### TEXT EXTRACT
Forum Discussion

alex_panganiban's avatar
alex_panganiban
Contributor
5 years ago

XML Generator, Entity referenced, but not declared

I’m having trouble using the XML Generator with data that contains special symbols and characters. All the usual suspects (<, >, &, ", ', ) have been taken care of by using the HTML notations <, >, &amp, etc., but I’m having trouble with others that I feel should work. For instance, the symbol for the registered sign, ®, should be notated as ®, however, the XML generator gives me an error stating that “the entity, reg, is referenced but not delcared.” How do I go about declaring these. I have quite a number of symbols and accented/uumlat’ed letters that I need to use. Whether I use the rendered symbol or the HTML notation, the XML Generator fails.

How can I successfully include these symbols in my XML messages so that the XML Generator doesn’t see them as errors? See pics below for examples of my issue.


25 Replies

  • Replacing &reg; with the decimal equivalent may work (ie, &#174;). There is
    also an "Escape Special Characters" checkbox which will escape many special
    characters.
    
    For example, < -> &lt; 
    
    Though representation may not be correct if already escaped, for example, &lt; -> &amp;lt;
    
    • alex_panganiban's avatar
      alex_panganiban
      Contributor

      I tried playing with the “escape special characters” option, but it just dropped my special charcter data instead of leaving the escaped notations as they were.

      • mbowen's avatar
        mbowen
        Employee

        Hmmm… Frustrating indeed. Let me conduct an experiment too.

  • Thanks, Matt. I’m looking forward to your response and what I can do to workaround this issue. Many of our vendors/brands have branding policies associated with the symbols and special characters that are being identified as undeclared and by the XML Generator and the XML Formatter, thus resulting in pipeline failure. Thanks again!

  • Well, well! What a nice surprise. Great to hear from you Michael. I’ve missed you. Thanks for your response although I’m not sure it’s going to help me in the long run. If I were having problems with just this one special character, it would be easy to convert the escape code, however, considering the data that our vendors are supplying us, I need for the XML Generator and Formatter to be able to accept any UTF-8 compliant escape code.

    The following is a list of what I have found in our data so far and none of these will pass through the XML Generator and XML Formatter snaps. And no doubt, vendors can, will, and should be able to add whatever they want to this list, as long as it’s HTML compliant. The snaps also sometimes do not recognize the character codes at all and I have had to convert them to either decimal or hexidecimal for the snaps to recognize them (for instance I had to convert &reg; to &#174; and &#xAE;. I see in your example you converted it to #00xAE; ).

### WRITTEN PROBLEM 1
In the forum thread, what is the name of the checkbox that the first reply says will escape many special characters?
### WRITTEN PROBLEM 2
Reproduce the part of the forum thread from "XML Generator, Entity" up to and including "of my issue.".

### DATA EXTRACT

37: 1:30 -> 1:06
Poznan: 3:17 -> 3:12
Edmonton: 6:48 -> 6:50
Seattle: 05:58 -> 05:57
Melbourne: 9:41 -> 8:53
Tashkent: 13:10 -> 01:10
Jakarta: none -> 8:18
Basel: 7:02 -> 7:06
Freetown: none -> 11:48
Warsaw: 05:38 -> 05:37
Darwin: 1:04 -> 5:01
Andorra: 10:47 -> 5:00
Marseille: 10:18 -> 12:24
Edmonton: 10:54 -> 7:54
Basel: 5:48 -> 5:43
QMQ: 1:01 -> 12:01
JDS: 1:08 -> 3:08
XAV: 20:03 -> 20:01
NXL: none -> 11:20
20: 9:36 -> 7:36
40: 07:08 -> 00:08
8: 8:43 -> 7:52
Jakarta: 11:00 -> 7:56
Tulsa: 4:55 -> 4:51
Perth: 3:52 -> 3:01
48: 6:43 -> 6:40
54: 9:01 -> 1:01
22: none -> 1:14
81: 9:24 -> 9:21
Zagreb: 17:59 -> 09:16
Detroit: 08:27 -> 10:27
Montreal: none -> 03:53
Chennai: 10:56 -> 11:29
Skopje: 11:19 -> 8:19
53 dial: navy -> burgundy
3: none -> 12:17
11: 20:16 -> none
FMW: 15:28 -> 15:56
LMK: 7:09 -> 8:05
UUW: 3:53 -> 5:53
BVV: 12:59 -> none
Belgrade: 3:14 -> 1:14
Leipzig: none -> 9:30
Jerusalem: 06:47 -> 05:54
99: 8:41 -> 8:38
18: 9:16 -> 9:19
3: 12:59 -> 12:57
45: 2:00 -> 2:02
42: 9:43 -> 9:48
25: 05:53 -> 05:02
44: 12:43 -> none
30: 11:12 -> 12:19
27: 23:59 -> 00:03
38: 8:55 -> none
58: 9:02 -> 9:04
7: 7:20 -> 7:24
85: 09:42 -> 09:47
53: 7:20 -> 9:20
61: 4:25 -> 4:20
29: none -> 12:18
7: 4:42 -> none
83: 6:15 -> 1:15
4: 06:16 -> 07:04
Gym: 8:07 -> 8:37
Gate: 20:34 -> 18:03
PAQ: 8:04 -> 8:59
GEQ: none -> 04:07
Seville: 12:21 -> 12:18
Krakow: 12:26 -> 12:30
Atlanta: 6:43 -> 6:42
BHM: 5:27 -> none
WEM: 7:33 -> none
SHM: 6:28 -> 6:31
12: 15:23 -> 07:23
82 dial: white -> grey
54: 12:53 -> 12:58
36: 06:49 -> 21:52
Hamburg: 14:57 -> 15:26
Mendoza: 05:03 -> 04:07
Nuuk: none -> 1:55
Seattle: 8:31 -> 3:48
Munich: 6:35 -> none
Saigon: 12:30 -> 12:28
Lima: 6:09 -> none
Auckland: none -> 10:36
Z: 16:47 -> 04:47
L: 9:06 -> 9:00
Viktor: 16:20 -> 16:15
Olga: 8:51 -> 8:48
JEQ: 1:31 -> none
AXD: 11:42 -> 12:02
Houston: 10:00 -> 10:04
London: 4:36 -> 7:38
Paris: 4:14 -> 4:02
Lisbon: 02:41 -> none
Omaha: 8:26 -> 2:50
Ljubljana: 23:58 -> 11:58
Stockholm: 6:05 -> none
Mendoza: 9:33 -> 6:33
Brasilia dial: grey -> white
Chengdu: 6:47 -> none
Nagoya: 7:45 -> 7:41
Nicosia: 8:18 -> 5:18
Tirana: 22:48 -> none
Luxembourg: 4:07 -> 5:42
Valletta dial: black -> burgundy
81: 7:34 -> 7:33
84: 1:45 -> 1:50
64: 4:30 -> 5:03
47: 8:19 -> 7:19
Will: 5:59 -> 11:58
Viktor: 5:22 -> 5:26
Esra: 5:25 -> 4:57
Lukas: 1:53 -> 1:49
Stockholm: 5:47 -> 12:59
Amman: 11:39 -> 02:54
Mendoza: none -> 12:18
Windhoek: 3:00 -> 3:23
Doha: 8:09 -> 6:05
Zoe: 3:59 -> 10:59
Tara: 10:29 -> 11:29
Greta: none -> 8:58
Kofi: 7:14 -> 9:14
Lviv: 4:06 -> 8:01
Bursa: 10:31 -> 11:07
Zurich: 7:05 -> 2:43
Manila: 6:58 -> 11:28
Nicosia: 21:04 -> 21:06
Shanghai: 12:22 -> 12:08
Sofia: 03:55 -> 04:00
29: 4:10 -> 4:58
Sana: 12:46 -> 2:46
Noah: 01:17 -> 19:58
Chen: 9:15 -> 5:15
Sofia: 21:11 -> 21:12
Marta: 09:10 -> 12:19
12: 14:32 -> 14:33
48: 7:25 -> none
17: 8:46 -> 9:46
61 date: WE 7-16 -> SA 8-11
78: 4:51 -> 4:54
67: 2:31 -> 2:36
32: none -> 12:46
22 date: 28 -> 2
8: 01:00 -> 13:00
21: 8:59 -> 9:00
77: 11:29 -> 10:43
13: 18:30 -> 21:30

### FINAL ANSWER 1
Escape Special Characters

### FINAL ANSWER 2
XML Generator, Entity referenced, but not declared

I’m having trouble using the XML Generator with data that contains special symbols and characters. All the usual suspects (<, >, &, ", ', ) have been taken care of by using the HTML notations <, >, &amp, etc., but I’m having trouble with others that I feel should work. For instance, the symbol for the registered sign, ®, should be notated as ®, however, the XML generator gives me an error stating that “the entity, reg, is referenced but not delcared.” How do I go about declaring these. I have quite a number of symbols and accented/uumlat’ed letters that I need to use. Whether I use the rendered symbol or the HTML notation, the XML Generator fails.

How can I successfully include these symbols in my XML messages so that the XML Generator doesn’t see them as errors? See pics below for examples of my issue.